Proposed changes to UK legislation governing the sale of road cars will drive more teams and manufacturers to enter Formula E, reckons Jaguar team director James Barclay.
Prime minister Boris Johnson said at the United Nations summit earlier this year that a ban on the sale of petrol and diesel-engined cars would be brought forward to 2035.
The restrictions would also include the sale of hybrids, and transport secretary Grant Shapps has since suggested bringing the date forward again to 2032.
When asked by Autosport what impact the legislation would have on FE - especially if it was adopted by other nations - Barclay said: "If anything, it just shows the importance of Formula E.
"Bringing forward that deadline is something which we're all facing anyway.
"It shows the importance of how we speed that process up.
"For other forms of motorsport, it probably puts more of a challenge on them for sure - it's a difficult challenge without a doubt.
"What we are doing with Formula E very much fits in.

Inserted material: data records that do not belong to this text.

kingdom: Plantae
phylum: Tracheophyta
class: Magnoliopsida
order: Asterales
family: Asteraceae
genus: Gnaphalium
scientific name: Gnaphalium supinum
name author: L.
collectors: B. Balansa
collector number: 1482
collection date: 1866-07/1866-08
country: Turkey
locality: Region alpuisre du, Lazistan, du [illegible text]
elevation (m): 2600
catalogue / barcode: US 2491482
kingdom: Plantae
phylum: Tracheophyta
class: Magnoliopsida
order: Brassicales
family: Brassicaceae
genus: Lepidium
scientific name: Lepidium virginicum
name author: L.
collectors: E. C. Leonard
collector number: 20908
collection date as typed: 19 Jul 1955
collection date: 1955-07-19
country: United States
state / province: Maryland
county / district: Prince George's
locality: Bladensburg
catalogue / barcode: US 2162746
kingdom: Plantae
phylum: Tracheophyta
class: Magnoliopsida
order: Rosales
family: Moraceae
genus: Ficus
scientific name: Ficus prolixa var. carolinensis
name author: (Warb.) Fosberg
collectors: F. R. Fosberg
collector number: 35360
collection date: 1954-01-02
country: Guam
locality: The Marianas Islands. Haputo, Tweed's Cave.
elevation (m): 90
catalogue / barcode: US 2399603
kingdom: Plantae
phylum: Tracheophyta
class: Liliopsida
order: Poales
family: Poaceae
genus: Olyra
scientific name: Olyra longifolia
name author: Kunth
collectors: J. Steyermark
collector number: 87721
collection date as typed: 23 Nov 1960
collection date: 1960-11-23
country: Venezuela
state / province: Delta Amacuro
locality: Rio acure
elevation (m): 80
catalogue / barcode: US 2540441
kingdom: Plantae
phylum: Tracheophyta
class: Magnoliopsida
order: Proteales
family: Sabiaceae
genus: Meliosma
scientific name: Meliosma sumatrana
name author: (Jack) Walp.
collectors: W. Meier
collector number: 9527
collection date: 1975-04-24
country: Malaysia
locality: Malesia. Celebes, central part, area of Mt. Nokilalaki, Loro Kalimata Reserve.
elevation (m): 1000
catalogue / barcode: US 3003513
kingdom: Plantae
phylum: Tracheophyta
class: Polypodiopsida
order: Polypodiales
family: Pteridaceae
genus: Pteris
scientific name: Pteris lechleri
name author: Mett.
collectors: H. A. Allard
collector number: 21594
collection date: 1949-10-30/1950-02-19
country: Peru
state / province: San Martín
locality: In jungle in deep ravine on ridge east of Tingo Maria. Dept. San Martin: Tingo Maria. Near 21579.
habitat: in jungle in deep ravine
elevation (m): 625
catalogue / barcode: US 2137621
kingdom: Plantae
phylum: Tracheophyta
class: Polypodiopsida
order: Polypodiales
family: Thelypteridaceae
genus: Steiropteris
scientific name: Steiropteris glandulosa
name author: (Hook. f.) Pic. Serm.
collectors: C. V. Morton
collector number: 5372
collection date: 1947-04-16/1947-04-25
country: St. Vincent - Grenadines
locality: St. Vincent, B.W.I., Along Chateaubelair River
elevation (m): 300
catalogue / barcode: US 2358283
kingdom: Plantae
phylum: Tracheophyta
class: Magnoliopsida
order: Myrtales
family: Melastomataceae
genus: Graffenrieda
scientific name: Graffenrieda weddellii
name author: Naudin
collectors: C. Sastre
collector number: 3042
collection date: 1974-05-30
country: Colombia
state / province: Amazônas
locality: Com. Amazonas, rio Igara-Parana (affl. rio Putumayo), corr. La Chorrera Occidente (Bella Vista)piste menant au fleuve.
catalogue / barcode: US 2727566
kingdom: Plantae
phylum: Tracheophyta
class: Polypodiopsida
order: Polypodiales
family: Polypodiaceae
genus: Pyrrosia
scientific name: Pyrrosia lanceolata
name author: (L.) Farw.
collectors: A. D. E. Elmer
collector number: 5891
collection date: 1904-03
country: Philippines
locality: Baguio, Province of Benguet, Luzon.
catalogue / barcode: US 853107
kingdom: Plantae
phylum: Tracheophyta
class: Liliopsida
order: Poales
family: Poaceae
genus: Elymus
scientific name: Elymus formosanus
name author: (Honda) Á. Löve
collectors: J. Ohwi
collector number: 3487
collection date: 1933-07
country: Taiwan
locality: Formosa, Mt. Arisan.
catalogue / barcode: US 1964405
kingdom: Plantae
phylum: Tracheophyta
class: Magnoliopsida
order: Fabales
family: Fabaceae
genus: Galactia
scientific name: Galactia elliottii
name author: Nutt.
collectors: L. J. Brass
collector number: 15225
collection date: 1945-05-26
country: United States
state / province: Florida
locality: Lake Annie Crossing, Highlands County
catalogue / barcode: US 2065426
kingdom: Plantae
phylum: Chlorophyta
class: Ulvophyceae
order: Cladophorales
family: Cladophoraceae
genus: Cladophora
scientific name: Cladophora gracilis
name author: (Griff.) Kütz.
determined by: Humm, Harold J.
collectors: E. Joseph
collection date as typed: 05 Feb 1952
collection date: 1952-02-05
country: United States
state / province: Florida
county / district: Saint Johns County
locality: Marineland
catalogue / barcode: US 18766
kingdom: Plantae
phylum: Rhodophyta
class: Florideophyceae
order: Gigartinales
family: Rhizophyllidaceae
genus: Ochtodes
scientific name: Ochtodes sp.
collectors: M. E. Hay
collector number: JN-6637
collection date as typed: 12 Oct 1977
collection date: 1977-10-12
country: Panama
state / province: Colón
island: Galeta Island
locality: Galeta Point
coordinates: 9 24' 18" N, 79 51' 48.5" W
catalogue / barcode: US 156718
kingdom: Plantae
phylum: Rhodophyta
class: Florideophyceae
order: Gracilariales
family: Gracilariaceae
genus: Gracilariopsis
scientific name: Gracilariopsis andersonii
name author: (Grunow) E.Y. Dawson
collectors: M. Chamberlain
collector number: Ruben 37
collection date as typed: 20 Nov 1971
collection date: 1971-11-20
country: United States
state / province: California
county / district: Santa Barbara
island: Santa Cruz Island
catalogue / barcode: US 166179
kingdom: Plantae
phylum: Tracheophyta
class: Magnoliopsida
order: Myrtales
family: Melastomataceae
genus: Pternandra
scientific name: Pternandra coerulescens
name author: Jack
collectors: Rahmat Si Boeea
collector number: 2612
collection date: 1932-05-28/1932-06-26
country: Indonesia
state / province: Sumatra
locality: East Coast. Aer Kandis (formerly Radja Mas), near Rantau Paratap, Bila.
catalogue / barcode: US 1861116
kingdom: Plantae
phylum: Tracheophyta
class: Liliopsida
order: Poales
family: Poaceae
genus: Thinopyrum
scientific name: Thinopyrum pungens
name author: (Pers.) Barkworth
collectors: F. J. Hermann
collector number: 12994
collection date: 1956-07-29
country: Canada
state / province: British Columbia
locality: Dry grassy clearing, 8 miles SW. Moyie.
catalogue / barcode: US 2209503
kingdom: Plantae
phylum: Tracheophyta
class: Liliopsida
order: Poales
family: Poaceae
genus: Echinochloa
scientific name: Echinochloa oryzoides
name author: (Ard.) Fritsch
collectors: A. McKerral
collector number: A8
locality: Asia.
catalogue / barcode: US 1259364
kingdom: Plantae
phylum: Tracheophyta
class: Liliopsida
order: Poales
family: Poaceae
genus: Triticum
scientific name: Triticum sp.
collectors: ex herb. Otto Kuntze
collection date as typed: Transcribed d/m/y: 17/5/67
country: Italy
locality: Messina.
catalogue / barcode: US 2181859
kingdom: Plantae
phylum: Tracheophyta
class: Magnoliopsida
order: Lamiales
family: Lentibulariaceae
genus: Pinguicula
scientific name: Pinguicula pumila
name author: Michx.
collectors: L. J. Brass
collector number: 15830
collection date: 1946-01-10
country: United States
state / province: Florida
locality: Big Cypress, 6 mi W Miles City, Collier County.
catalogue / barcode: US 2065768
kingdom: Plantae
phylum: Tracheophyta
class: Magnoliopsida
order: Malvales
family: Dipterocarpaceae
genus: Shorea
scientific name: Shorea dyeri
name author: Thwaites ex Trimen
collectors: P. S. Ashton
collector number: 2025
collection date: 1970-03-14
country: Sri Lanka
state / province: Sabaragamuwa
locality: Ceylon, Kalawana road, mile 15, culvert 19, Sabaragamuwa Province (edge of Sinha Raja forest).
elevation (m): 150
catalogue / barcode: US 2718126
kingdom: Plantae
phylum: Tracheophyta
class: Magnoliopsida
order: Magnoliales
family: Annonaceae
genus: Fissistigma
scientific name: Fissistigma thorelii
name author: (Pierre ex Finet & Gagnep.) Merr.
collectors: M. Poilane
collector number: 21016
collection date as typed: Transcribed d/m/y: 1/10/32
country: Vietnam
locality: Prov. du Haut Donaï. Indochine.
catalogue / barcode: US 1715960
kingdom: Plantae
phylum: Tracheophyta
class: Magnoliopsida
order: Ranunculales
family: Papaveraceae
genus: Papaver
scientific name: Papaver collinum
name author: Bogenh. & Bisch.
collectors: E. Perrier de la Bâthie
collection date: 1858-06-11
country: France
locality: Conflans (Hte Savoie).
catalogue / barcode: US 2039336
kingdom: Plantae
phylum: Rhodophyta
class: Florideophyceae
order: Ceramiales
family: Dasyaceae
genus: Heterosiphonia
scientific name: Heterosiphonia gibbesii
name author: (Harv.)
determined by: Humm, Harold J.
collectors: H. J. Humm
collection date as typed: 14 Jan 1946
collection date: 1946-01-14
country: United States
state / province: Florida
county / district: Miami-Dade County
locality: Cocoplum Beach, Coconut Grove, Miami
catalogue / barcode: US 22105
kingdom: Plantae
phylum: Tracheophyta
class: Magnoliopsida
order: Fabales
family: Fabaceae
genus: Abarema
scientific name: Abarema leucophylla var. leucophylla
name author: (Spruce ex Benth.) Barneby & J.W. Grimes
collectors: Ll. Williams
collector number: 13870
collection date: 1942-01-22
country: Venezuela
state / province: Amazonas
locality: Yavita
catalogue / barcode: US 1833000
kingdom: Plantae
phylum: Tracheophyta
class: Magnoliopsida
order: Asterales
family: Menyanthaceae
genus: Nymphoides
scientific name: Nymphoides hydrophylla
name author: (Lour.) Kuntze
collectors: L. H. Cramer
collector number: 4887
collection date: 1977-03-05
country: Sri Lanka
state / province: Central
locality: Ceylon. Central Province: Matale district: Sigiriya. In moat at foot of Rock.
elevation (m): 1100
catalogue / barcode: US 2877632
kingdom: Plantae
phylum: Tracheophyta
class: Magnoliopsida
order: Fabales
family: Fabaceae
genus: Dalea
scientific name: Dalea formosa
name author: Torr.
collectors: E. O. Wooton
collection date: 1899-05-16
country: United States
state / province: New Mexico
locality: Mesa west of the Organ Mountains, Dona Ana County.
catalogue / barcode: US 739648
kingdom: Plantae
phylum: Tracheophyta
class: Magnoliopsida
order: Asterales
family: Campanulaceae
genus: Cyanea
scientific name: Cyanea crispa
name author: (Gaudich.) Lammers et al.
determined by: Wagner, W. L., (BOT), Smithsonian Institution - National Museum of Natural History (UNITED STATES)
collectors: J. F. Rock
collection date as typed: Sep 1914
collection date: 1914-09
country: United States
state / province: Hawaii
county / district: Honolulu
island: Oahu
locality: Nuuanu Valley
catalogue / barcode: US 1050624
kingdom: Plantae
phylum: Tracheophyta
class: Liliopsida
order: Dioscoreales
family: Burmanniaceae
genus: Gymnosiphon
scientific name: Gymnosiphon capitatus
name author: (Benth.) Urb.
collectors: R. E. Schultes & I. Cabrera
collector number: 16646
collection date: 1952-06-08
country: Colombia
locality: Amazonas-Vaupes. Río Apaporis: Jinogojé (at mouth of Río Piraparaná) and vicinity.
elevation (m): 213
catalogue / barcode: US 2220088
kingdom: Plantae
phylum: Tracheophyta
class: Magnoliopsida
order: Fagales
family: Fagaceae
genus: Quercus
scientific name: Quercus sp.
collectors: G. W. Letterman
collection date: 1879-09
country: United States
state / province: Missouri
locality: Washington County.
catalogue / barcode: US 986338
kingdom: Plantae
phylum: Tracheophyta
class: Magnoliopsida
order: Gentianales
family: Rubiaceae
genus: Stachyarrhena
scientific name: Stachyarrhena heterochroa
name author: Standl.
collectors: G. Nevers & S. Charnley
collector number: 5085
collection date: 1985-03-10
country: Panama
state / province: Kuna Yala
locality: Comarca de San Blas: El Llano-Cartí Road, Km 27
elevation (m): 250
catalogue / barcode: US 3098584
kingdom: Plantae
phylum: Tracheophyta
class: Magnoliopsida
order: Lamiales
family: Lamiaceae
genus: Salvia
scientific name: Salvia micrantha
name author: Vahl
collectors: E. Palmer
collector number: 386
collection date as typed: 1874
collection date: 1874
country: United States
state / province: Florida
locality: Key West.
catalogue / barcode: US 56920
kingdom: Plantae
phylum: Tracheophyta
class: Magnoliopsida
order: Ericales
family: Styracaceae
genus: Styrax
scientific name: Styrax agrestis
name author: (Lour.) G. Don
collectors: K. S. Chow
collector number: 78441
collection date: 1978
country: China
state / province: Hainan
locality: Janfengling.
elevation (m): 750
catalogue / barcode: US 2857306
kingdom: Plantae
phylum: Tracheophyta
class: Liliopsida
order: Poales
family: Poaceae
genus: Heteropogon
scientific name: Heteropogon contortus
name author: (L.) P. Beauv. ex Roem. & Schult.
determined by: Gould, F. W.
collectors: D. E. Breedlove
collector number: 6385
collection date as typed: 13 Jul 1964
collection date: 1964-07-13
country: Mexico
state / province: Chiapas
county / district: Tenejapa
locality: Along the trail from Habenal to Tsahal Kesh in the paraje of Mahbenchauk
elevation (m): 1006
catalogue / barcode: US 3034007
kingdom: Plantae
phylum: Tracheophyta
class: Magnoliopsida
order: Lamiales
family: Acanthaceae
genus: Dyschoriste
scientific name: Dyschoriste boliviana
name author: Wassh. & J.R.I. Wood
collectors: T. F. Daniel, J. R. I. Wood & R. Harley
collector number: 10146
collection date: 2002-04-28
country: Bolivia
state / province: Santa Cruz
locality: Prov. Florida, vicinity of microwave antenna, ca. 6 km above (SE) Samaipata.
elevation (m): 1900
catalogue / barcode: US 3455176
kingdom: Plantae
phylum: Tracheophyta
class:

"There's even more desire for manufacturers and teams and partners to be involved in the championship."
Formula E has an exclusivity agreement with the FIA which, in theory, prevents F1 from adopting all-electric powertrains until 2038.
This could lead F1 to share events with FE, merge altogether or independently explore hydrogen fuel cell technology.
Mahindra team principal Dilbagh Gill added that the shift towards electric cars was 'perfect' for the Indian manufacturer to compete in the FE "storm".
He said: "We come from an emerging market.
"We are very clear that the 2020s are going to be the tipping point where we're going to see a lot more change happening.
"It is perfect for us to be in the storm right now with technology advancements and regulation.
"I think we're in the right place at the right time."
But Tony Ross, who moved from the Mercedes F1 team to act as chief race engineer for the marque's FE squad, reckoned battery technology was not ready for the transition.
"In terms of how the batteries are encased and that kind of thing, there's developments which are bringing improvements.
"But there's not been the step needed for them to compete in the same way with fossil fuels," he said.
Ross, who was race engineer for Nico Rosberg when he won the 2016 F1 title, added that F1 and FE needed to co-exist for the near future.
"At the moment, yes, both F1 and FE need to exist and they will both push each other.
"It will be interesting to see what happens with F1 because it does cost so much.
"As a result, you get the differentiation that you get now, whereas in FE, realistically, at the moment anybody can win."